Here are the five cancers that should respond to the RESET-5 protocol, recognizing the limited clinical data availability.
However, case reports using Ivermectin/Mebendazole based cocktails show great promise and are consistent with the pre-clinical data presented today. What follows are also dosing suggestions and enhanced bioavailability supplement forms.
1. Pancreatic Ductal Adenocarcinoma (PDAC)
Pancreatic cancer is notoriously lethal due to its dense “desmoplastic stroma” (a fibrotic shield that blocks chemotherapy) and its extreme metabolic inflexibility. This stroma is constructed and maintained via Sonic Hedgehog (SHH) signaling.

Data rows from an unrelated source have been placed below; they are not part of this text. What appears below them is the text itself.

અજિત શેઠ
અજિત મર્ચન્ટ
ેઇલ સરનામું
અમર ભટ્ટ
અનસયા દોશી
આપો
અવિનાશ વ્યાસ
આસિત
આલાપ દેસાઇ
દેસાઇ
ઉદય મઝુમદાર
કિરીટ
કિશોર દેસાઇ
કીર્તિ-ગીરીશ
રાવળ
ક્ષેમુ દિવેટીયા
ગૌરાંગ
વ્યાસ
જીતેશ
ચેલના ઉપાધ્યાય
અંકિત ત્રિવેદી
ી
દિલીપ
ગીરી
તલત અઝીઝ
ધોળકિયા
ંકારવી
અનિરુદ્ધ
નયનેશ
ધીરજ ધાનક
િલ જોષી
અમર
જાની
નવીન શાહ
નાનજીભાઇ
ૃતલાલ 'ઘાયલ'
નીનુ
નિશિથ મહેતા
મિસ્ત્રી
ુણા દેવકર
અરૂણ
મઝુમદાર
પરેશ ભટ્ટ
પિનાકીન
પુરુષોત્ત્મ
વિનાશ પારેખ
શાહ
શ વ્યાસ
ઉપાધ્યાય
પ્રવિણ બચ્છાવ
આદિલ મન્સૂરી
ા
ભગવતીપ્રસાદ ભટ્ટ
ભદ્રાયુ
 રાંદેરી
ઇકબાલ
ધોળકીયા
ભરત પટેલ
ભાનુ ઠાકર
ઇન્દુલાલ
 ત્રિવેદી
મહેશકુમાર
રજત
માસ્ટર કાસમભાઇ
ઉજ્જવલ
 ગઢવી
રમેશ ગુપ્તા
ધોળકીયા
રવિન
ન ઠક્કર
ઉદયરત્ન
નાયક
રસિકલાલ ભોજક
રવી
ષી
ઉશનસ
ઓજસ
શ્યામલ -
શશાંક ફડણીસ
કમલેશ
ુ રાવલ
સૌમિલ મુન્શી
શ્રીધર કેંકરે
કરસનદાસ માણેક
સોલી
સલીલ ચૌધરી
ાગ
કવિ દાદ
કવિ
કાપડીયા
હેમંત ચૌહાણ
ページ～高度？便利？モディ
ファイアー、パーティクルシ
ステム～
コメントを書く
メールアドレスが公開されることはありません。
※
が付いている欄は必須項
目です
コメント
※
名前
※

Preclinical studies suggest that Mebendazole and Sulforaphane can inhibit SHH and Wnt pathways, which may help disrupt the stromal barrier. Metformin can then reduce tumor ATP production through AMPK activation and mitochondrial inhibition.
Ivermectin and Sulforaphane have also shown the ability to induce oxidative stress and inhibit cancer stem cell pathways. When combined with standard-of-care chemotherapy (such as gemcitabine or FOLFIRINOX), these agents may provide complementary effects by targeting metabolic vulnerabilities and potentially improving drug access.
2. Glioblastoma Multiforme (GBM)
Glioblastoma is one of the most aggressive brain cancers, largely driven by treatment-resistant cancer stem cells and protected by the blood-brain barrier (BBB), which severely limits the effectiveness of many standard chemotherapies such as temozolomide.